Arriva al Japan Film Festival Plus (in versione online per il 2021) The Flavor of Green Tea Over Rice, il capolavoro restaurato di Ozu Yasushiro, maestro indiscusso del cinema realista giapponese. Dopo una prima fase all’epoca del muto in cui il regista esplorò il cinema di genere americano, con il suo ritorno alla macchina da presa dopo la fine della seconda guerra mondiale, Ozu ha dedicato la sua intera carriera ad un cinema delicato ed intimista dalla poetica evocativa e la raffinata simbologia che ha influenzato intere generazioni di cineasti asiatici e occidentali.
Il film del 1952 The Flavor of Green Tea Over Rice rappresenta una perfetta formula del cinema di Ozu con attenzione ai dialoghi ed alla composizione scenica ed una forte capacità di attrarre lo spettatore con temi apparentemente semplici ma di incredibile efficacia e coinvolgimento. Questa sembra davvero essere una delle opere più femministe del regista giapponese ed alle donne è dedicata la maggior parte del racconto esplorando le sfaccettature delle regole e convenzioni della società del Giappone degli anni ’50.

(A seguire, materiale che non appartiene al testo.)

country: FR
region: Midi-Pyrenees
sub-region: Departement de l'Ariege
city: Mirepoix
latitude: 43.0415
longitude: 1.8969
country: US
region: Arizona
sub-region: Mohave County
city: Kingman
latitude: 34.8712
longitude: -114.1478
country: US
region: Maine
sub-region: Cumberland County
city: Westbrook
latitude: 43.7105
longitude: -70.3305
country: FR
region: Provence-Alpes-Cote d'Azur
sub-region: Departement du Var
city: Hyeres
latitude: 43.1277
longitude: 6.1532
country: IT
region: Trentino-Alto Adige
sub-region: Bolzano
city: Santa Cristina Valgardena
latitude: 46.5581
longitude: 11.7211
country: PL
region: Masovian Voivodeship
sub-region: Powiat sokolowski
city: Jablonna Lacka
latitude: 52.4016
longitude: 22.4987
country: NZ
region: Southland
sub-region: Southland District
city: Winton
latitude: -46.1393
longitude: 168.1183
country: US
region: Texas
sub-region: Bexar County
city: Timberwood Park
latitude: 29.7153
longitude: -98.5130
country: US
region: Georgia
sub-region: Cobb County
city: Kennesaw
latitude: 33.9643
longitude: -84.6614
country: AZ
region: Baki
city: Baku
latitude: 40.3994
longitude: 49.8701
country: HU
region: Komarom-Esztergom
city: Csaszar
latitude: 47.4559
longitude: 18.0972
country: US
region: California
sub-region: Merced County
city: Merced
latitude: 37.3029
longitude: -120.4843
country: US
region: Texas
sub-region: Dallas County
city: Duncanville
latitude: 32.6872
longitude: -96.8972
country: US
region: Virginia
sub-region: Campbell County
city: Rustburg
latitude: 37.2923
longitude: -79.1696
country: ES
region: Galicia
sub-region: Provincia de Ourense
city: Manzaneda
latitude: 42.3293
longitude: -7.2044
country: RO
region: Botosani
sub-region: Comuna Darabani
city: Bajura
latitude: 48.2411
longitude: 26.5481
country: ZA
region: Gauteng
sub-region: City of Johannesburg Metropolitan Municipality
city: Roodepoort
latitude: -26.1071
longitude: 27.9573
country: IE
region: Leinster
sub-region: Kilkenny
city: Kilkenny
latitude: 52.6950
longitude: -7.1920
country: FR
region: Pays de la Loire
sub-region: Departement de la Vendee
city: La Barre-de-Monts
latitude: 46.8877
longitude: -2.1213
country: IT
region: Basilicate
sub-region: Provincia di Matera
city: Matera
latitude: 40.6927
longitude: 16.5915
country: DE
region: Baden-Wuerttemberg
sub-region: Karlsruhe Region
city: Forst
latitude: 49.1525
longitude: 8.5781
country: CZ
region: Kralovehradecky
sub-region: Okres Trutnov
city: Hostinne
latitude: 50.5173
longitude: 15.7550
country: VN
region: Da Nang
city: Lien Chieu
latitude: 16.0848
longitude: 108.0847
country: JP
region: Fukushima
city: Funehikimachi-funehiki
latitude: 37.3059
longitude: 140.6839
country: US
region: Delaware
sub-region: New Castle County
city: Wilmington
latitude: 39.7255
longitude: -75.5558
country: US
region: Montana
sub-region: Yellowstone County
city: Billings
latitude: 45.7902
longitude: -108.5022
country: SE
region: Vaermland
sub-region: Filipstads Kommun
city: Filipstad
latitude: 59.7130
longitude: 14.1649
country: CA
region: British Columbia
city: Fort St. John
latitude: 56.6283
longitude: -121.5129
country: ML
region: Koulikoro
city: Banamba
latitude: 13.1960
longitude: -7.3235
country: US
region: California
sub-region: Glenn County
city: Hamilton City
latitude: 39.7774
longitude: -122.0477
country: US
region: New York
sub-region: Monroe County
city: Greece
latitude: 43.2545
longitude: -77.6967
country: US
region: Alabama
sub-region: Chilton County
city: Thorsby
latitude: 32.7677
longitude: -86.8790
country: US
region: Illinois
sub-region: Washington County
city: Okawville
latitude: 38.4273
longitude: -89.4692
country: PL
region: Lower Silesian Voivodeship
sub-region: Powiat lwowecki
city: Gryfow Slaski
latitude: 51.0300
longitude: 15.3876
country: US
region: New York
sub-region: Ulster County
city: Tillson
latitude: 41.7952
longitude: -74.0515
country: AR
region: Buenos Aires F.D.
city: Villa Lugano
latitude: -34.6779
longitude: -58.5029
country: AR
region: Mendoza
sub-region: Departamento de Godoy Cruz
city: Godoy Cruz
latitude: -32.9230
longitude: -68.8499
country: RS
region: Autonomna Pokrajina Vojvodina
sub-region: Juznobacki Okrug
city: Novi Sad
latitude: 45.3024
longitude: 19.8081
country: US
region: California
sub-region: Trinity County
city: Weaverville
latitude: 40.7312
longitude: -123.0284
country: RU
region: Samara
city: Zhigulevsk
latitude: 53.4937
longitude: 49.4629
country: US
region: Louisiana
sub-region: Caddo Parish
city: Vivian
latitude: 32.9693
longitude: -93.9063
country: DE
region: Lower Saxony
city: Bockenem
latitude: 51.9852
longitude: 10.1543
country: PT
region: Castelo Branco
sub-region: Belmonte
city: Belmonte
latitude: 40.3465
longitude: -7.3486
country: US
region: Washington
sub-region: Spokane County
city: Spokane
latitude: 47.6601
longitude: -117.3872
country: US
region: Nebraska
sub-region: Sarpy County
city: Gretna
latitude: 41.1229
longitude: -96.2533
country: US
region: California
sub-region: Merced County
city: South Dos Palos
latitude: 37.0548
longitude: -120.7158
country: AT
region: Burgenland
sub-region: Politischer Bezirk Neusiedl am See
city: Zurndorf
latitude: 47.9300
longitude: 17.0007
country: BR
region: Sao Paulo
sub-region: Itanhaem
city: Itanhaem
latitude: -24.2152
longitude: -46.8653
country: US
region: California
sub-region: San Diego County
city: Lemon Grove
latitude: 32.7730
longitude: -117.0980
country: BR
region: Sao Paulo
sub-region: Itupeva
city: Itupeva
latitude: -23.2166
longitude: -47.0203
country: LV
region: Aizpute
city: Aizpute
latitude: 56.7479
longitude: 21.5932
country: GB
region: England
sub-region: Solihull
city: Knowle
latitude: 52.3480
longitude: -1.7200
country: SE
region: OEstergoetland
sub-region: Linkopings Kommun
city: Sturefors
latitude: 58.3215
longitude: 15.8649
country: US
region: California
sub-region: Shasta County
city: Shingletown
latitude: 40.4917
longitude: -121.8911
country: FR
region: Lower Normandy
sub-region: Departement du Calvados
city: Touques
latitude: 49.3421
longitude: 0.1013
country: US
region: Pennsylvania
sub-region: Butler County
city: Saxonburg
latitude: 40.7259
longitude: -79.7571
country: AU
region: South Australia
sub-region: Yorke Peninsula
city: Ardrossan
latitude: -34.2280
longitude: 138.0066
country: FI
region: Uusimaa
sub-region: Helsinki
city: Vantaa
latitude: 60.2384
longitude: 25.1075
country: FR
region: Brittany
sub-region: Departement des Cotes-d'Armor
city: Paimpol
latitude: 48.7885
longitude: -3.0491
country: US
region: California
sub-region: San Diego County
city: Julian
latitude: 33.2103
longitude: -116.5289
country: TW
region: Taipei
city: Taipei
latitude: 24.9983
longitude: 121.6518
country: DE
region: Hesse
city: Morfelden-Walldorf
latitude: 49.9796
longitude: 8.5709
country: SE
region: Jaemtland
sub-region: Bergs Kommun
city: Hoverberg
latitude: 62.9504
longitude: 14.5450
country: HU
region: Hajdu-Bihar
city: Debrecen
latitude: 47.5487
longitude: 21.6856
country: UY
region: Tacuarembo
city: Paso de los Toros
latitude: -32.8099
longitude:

Il racconto si snoda attraverso la vita quotidiano di alcune donne agiate che vivono le loro attività sociali e le questioni di forma e comportamento pubblico in un Giappone delicato e rarefatto. Una dimensione di porcellana dove le sole stonature sembrano essere quelle espresse dalla più giovane delle donne che rifiuta costumi e convenzioni del Giappone tradizionale e lotta per costruirsi una vita basata su scelte indipendenti ed un nuovo modello femminile.
In contrapposizione il regista ci offre anche uno spaccato di vita matrimoniale in crisi, con contrasti riservati ma risoluti che porteranno ad una separazione ed un ricongiungimento brillante interamente ambientato in una cucina. La coppia, durante la preparazione notturna di un riso al the verde, si ritroverà a vivere un istante di intimità e semplicità che consentirà loro di riscoprire il senso del matrimonio.
Nella struttura delicata e delizionsa del film di Ozu non manca una critica alla nuova moda (negli anni ’50) del pachinko, un gioco d’azzardo che cominciava a logorare le risorse economiche delle generazioni più giovani della nazione. L’opera è un piccolo gioiello godibilissimo a quasi settant’anni di distanza che mostra ancora una scrittura di qualità ed una messa in scena perfetta.